The White Sox surprised many by leaving Guerrero, Spencer Adams, and Jordan Stephens in Birmingham to begin 2018. While Stephens excelled to start the year and was promoted relatively quickly, Adams and Guerrero both struggled out of the gate. Prior to his promotion on June 29, Guerrero has suffered through a rather unsightly season, with a 6.06 ERA and 1.58 ERA over 65 1⁄3 innings, allowing 84 hits (.315 OBA) and 19 walks (6.5 BB%) while striking out 58 (19.8 K%) Southern League hitters. A light switch seemed to turn on for Guerrero upon his promotion to Charlotte, as he pitched quite effectively despite working in a much more hitter-friendly ballpark. In his 65 innings for the Knights, his ERA and WHIP fell to 3.46 and 1.42 respectively after allowing just 64 hits (.251 OBA) and 28 walks (9.8 BB%) and inducing opponents to whiff 62 times (21.8 K%).
Guerrero, who is 24 and is now listed at 195 pounds, has a fastball that can run up to 94 according to FanGraphs, but typically runs in the lower 90s. His changeup is considered by most scouts to be his best pitch — some sites, like FanGraphs, grade it as 60. Guerrero gets in trouble sometimes by living exclusively with the change, which typically works best as a secondary pitch if there’s a big enough disparity between it and the fastball. A third pitch for Guerrero is a curveball, which is average at best, but has hittable slurvy action at its worst. His fourth pitch is a slider, which he’s deployed much more during the past couple of years. Over the course of his career, righties have only hit Guerrero slightly better than lefties; however, while his change works well against righties, Guerrero doesn’t have a consistent out pitch against lefties, as his slider and curve are still works in progress.
With only three starters locked into the rotation of the 2019 White Sox rotation (Carlos Rodon, Lucas Giolito, Reynaldo Lopez), Guerrero should be in the mix for the back end, depending upon offseason trades or free agent acquisitions. The White Sox likely will acquire at least one veteran to fill one of those spots. For the final spot, it could come down to Guerrero, Adams, or Stephens. All three of them are eligible for the Rule 5 Draft this year, so we may get a clue as to the White Sox’s preference once the protected lists come out.
As of right now, I’d give Stephens the nod because of his age; however, the battle to make it to the big leagues may largely depend upon who has the best spring training of the three.

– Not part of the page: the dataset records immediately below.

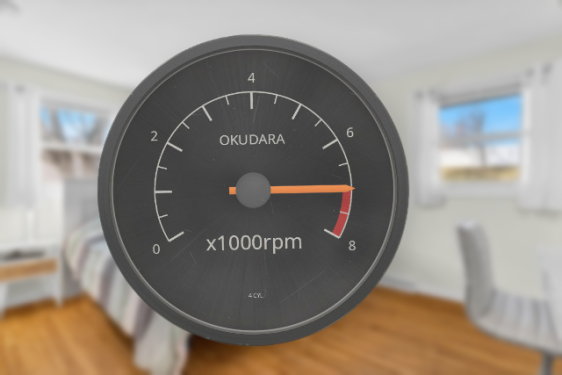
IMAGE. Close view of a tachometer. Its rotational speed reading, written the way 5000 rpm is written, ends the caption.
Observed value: 7000 rpm
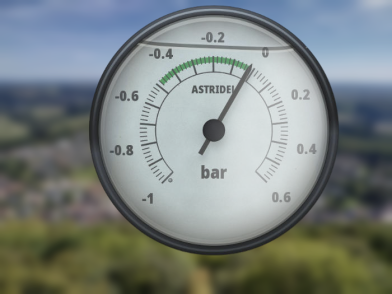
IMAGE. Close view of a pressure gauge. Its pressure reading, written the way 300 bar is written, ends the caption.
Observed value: -0.02 bar
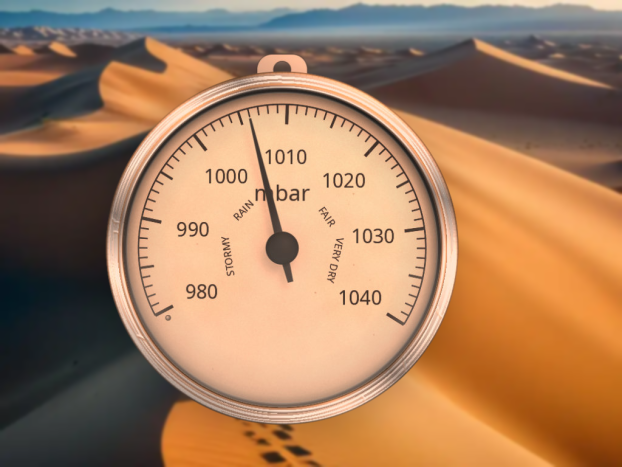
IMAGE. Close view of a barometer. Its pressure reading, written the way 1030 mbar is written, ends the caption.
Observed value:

It may be difficult for Guerrero to crack the 2019 Opening Day roster as a reliever, since three other southpaws are near-locks to begin the season with the White Sox: Jace Fry, Aaron Bummer, and Caleb Frare. Based on his career minor league WHIP of 1.35 and ERA of 4.09, Guerrero’s ceiling is that of a back-end starter, while his floor is that of a long reliever. A reasonable comp is current Sox southpaw Hector Santiago, whom Guerrero could supplant as next year’s swing man/spot starter.